Étienne-Laurent-Joseph-Hippolyte Boyer de Fonscolombe (22 July 1772, Aix-en-Provence – 13 February 1853, Aix) was a French entomologist who specialised in Coleoptera and Hymenoptera and pest insects.

==Biography==
===Early life===

Étienne Joseph Hippolyte Boyer de Fonscolombe on 22 July 1772 in Aix-en-Provence, France. He was the son of Emmanuel Honoré Hippolyte de Boyer (1744, Aix, Saint-Sauveur-1810) an aristocrat who studied agronomy, writing on this subject in the Mémoires de l'académie d'Aix. He was educated at the Collège de Juilly.

===Career===
Upon finishing his education in 1789, "he had attended meetings of the Constituent Assembly in Versailles, with Mirabeau." He was later "Locked up as suspect" (1793–94). These were dangerous times-his father was also imprisoned in the Terror. On his release and marriage he lived with his parents and his mother-in-law at the castle of Montvert.

With the death of his father in 1810, he rented a floor of the hotel of Aix and the couple lived with his mother, who found him "Entomologiste très remarquable avec l’intelligence, la bonté, la vertu et le savoir" (a remarkable entomologist with intelligence, kindness, virtue and knowledge). Hippolyte and his brother Marcellin de Fonscolombe never ceased occupying themselves with the natural sciences "like those of antiquity and on medals".
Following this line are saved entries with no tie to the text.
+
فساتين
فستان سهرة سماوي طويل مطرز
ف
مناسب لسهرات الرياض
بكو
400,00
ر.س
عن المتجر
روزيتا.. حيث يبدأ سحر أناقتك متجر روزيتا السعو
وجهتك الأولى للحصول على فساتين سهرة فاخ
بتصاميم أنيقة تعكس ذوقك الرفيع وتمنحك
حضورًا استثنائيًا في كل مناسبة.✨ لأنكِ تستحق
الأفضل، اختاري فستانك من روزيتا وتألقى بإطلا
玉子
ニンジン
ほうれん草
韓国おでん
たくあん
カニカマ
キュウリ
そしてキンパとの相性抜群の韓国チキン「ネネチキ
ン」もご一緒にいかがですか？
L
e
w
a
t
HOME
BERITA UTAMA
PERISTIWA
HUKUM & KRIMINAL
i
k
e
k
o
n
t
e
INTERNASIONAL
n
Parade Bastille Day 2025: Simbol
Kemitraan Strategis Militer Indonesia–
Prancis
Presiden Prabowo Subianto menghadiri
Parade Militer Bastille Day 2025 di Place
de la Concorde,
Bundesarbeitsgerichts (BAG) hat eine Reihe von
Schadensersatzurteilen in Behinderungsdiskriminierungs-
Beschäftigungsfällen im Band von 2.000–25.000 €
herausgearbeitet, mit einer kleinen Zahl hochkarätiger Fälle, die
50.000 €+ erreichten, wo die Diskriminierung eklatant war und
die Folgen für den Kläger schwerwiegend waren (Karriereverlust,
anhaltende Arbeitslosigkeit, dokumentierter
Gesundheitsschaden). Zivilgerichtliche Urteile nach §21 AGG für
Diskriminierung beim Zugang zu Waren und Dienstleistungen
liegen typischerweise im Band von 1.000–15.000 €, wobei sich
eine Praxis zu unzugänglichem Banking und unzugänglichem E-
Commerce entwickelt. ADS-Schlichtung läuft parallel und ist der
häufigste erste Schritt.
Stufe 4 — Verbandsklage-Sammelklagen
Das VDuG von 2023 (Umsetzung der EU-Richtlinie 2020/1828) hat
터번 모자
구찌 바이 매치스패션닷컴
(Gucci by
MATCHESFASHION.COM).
From 1833, he entrusted the management of the Fonscolombe estates to his son-in-law, Adolphe de Saporta, and in 1848 he sold Montvert when it was left to his wife. He was then able to devote himself entirely to entomology. Following his father he published most of his work in Mémoires de l'académie d'Aix

===Death===
He died on 13 February 1853 in Aix-en-Provence.

==Legacy==
Much of his collection is in the Muséum national d'histoire naturelle in Paris and there are some Apoidea in the Hope Department of Entomology in Oxford.

==Works==
- Monographia chalciditum galloprovinciae circa aquas degentum. Annales des Sciences Naturelles (1) (Zoologie) 26: 273–307.
- 1840 Addenda et errata ad monographium chalciditum galloprovinciae ciria aquas sextias degentum. Annales des Sciences Naturelles (2) 13: 186–192.
- 1840 Des insectes nuisibles à l'agriculture principalement dans les départements du midi de la France Mémoires de l'Académie de Sciences d'Aix 5 pp. 5–225.